For some reason some cities have sometimes been using non-standard markings; this seems baffling, and have no idea why they do this. The one correct marking spec’ed in Fig 9C-9 is depicted above. I’ve seen this both in Phoenix (though in some places the correct symbol is used); and Tempe. The use of the “helmeted rider” stencil is specifically mentioned in FHWA MUTCD Part 9 FAQ; the answer is quite clear an unequivocal: no you cannot substitute symbols:
Q: Can I use the Helmeted Bicyclist Symbol pavement marking in lieu of the conventional Bicycle Symbol pavement marking for incorporation into the Shared Lane Marking shown in Figure 9C-9?

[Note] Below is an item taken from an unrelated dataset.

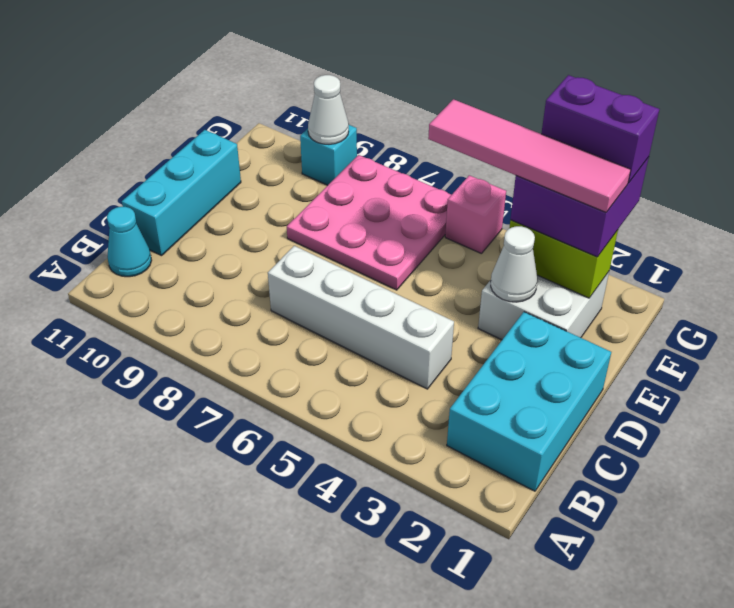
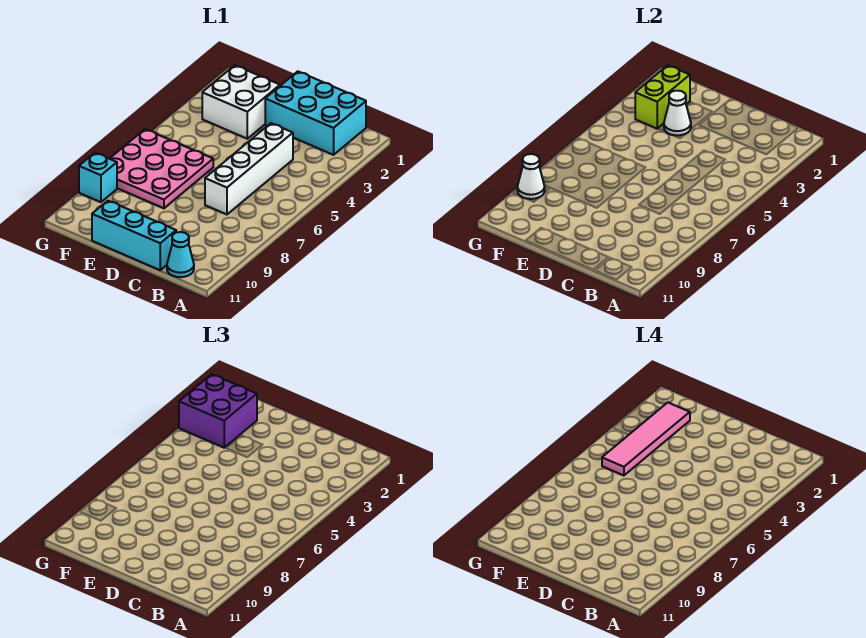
purple 1x2 brick [541,75,659,183] -> none
pink 1x1 brick [445,175,506,254] -> none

A: The Helmeted Bicyclist Symbol pavement marking (see Drawing B in Figure 9C-3) may be used for the Bike Lane Marking. However, for uniformity the conventional Bike Symbol pavement marking (see Drawing A in Figure 9C-3) as shown in Figure 9C-9 should be used for all Shared Lane Markings because that was the symbol tested during the experimental stages that yielded the best result.
Separate infrastructure advocates tend to dismiss shared lane markings as at best ineffective; see below for some references to e.g. the Ferenchak and Marshall TRB working paper “Relative (In)Effectiveness of Bicycle Sharrows on Ridership and Safety Outcomes”. The research has limitations which tend to be overlooked in the popular press (Atlantic Cites, Tree Hugger, streetsblog, etc).

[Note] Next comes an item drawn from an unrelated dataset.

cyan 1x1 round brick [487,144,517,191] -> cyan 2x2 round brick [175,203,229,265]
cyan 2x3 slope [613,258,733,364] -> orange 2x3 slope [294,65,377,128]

Here’s some recent (2015) published research from the journal PLOS/one:
“Bicycles May Use Full Lane” Signage Communicates U.S. Roadway Rules and Increases Perception of Safety George Hess , M. Nils Peterson
Although limited in scope, our survey results are indicative and suggest that Departments of Transportation consider replacing “Share the Road” with “Bicycles May Use Full Lane” signage, possibly combined with Shared Lane Markings, if the intent is to increase awareness of roadway rights and responsibilities.

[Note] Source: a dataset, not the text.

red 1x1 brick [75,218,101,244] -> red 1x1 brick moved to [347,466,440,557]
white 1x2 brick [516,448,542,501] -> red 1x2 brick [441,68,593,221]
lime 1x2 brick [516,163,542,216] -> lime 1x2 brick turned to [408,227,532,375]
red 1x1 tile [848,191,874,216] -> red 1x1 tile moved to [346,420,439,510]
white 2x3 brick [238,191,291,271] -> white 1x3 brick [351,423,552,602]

There are several references to studies done measuring bicyclist positioning on facilities with properly-centered (in the effective lane) SLMs next to on-street parking, see: DOORING IS REAL. SO STOP PUTTING BIKE LANES IN THE DOOR ZONE which links the research paper Bike Lanes Next to On-Street Parallel Parking by Paul Schimek… These references report that the percentage of riders outside the door zone increased significantly.
Speed Reduction Markings
Here’s an application of Speed Reduction Markings in combination with Shared lane markings. Escondido, CA. they are on an uphill approach.
Section 3B.22 Speed Reduction Markings
Support: Speed reduction markings (see Figure 3B-28) are transverse markings that are placed on the roadway within a lane (along both edges of the lane) in a pattern of progressively reduced spacing to give drivers the impression that their speed is increasing. These markings might be placed in advance of an unexpectedly severe horizontal or vertical curve or other roadway feature where drivers need to decelerate prior to reaching the feature and where the desired reduction in speeds has not been achieved by the installation of warning signs and/or other traffic control devices.
List of States that have not adopted BMUFL sign
Because of the way the MUTCD works in individual states, in 17 states the entire MUTCD is adopted wholesale, is adopted subject to supplementation (as in Arizona; where there is no supplementation regarding part 9), not adopted, or even specifically disallowed…
New York: “The R4-11 sign shall not be used in New York, as its message is not an accurate reflection of Section 1234 of the New York State Vehicle and Traffic Law, and could mislead inexperienced bicyclists into occupying inappropriate, and unsafe, positions within a roadway.”